Laringotraqueobronquite Viral: Diagnóstico e Conduta

UFES/HUCAM - Hospital Universitário Cassiano Antônio Moraes - Vitória (ES) — Prova 2018

Enunciado

A obstrução infecciosa de vias aéreas superiores caracteriza-se clinicamente por estridor respiratório e o estridor pode ser auscultado em qualquer fase da respiração. À abordagem terapêutica está baseada na avaliação clínica e os exames subsidiários têm pouca importância e não devem retardar o tratamento. Na obstrução infecciosa das vias aéreas superiores é correto afirmar:

Alternativas

  1. A) A síndrome do crupe é caracterizada por rouquidão, tosse ladrante, estridor predominantemente expiratório e graus variados de desconforto respiratório.
  2. B) O crupe é causado principalmente pelo Haemophilus influenzae do tipo b (Hib) e acomete principalmente crianças com mais de 5 anos de idade.
  3. C) Laringotraqueobronquite é a causa mais comum de obstrução de vias aéreas superiores em crianças, respondendo por 90% dos casos de estridor.
  4. D) A Supraglotite é uma infecção grave da epiglote e estruturas supraglóticas causada pelos adenovirus, com resultante obstrução da via aérea superior, de letalidade elevada.

Pérola Clínica

Laringotraqueobronquite = Causa + comum de estridor (90%) → Tosse ladrante + Estridor inspiratório.

Resumo-Chave

A laringotraqueobronquite viral (crupe) é a principal causa de obstrução alta em crianças, apresentando-se tipicamente com estridor inspiratório e tosse metálica.

Contexto Educacional

As obstruções de vias aéreas superiores (OVAS) em pediatria são desafios clínicos frequentes. A laringotraqueobronquite viral, causada principalmente pelos vírus parainfluenza (tipos 1, 2 e 3), responde pela vasta maioria dos casos de estridor na infância. A fisiopatologia envolve inflamação e edema da mucosa da laringe e traqueia, particularmente na região subglótica, que é a parte mais estreita da via aérea infantil. O manejo baseia-se na gravidade: casos leves podem ser observados, enquanto casos moderados a graves exigem o uso de corticosteroides (como dexametasona) e, se houver estridor em repouso, nebulização com adrenalina para vasoconstrição local e redução rápida do edema. É crucial manter a criança calma, pois a agitação aumenta a turbulência do fluxo aéreo e piora a obstrução. O diagnóstico diferencial inclui crupe espasmódico, aspiração de corpo estranho e a temida epiglotite aguda.

Perguntas Frequentes

Qual a tríade clínica clássica do crupe viral?

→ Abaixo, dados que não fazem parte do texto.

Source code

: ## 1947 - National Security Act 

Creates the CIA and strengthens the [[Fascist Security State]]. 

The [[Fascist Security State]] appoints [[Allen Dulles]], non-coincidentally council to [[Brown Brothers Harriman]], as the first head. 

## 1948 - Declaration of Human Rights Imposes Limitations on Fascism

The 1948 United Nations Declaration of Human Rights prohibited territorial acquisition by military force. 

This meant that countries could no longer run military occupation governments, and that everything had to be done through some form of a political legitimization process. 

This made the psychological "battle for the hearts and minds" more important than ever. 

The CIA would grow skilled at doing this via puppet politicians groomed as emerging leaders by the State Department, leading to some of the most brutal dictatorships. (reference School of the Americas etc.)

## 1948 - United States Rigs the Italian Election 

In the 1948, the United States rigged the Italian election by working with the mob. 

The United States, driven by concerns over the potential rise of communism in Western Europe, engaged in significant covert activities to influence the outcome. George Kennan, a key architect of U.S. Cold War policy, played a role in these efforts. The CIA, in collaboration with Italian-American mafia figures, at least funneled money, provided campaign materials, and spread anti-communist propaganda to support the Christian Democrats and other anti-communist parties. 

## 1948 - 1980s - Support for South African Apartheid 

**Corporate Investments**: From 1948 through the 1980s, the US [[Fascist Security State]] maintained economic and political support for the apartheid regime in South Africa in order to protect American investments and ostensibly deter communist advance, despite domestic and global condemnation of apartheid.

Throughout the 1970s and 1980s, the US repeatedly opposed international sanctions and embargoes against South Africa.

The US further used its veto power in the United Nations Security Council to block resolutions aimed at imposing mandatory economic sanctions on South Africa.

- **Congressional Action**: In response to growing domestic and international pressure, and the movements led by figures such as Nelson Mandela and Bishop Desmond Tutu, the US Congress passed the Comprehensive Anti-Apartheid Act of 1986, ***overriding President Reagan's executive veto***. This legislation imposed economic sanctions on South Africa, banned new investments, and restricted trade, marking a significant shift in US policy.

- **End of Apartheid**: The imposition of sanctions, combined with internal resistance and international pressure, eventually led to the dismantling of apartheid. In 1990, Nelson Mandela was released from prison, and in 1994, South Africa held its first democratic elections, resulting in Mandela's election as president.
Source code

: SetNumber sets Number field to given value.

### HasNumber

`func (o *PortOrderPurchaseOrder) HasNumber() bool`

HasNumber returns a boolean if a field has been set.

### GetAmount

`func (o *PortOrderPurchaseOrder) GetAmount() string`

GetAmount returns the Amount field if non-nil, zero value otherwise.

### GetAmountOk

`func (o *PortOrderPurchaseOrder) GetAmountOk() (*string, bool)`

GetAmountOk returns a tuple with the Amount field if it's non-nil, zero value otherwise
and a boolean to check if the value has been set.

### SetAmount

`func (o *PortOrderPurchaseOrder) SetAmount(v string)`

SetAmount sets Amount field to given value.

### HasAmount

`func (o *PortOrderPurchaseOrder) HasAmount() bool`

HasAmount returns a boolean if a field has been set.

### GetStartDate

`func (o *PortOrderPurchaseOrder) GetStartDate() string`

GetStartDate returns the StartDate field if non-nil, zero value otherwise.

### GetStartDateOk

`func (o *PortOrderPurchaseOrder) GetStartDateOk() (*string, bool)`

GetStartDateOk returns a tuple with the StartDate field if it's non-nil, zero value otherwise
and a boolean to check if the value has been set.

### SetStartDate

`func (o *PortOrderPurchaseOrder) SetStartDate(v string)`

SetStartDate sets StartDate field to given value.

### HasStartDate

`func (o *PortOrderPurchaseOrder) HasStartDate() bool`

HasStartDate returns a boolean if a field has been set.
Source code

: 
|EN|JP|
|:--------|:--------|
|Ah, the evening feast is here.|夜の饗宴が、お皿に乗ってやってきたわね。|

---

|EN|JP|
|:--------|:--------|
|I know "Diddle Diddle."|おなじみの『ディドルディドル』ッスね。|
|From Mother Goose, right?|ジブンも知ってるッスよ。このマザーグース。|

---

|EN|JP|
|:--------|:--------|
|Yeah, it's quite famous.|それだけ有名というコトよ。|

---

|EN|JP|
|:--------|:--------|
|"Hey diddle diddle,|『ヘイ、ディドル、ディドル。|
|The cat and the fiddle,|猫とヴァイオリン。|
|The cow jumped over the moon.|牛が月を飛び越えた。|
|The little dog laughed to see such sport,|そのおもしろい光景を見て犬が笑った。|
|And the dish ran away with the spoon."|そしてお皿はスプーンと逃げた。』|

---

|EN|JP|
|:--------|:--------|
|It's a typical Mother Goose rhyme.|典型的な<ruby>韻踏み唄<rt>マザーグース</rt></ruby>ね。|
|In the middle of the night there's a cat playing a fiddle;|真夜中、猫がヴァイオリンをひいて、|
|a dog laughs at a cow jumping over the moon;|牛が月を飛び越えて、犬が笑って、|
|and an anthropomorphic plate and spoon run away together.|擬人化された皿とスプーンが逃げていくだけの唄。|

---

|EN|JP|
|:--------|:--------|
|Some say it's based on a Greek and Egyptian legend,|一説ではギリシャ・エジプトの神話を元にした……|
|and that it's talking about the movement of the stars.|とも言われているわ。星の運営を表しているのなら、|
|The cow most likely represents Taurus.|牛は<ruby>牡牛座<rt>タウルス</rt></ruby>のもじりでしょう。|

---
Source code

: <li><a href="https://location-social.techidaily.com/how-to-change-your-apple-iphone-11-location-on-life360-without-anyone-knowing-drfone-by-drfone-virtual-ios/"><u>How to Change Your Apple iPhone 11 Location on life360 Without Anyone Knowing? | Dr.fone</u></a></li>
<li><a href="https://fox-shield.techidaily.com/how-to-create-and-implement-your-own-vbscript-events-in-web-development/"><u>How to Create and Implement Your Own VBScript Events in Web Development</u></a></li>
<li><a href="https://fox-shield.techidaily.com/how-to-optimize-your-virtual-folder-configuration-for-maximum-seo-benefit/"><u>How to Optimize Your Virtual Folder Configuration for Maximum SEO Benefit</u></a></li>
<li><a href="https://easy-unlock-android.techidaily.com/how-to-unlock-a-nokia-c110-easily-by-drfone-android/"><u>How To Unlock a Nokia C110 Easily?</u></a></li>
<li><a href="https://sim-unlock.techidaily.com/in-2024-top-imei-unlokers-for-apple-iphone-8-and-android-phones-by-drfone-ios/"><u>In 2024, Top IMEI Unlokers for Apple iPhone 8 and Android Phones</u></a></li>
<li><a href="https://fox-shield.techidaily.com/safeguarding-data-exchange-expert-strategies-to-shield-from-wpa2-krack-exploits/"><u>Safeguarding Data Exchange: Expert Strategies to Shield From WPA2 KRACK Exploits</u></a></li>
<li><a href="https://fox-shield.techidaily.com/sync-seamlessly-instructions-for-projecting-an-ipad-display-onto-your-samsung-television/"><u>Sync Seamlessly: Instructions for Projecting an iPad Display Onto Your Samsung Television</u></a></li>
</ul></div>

O crupe viral, ou laringotraqueobronquite, manifesta-se classicamente pela tríade de rouquidão, tosse ladrante (semelhante a um latido de cão) e estridor inspiratório. Esses sintomas resultam do edema da região subglótica da laringe. Frequentemente, o quadro é precedido por pródromos catarrais leves e febre baixa, com piora dos sintomas respiratórios durante a noite ou quando a criança está agitada.

Como diferenciar crupe de epiglotite aguda?

A epiglotite (supraglotite) é uma emergência médica grave, geralmente causada por bactérias (como o Hib em não vacinados). Diferente do crupe, a epiglotite tem início súbito, febre alta, aparência tóxica, ausência de tosse ladrante e presença de disfagia, sialorreia (baba) e posição de tripé. Enquanto o crupe é subglótico e mais comum, a epiglotite é supraglótica e potencialmente fatal por obstrução total rápida.

Qual o papel dos exames de imagem no estridor agudo?

O diagnóstico das obstruções infecciosas de vias aéreas superiores é eminentemente clínico. Exames de imagem, como o raio-x de pescoço (que pode mostrar o 'sinal da torre' no crupe ou o 'sinal do polegar' na epiglotite), não devem retardar o tratamento, especialmente em casos de desconforto moderado a grave. A manipulação excessiva da criança para exames pode precipitar a obstrução total da via aérea em casos de epiglotite.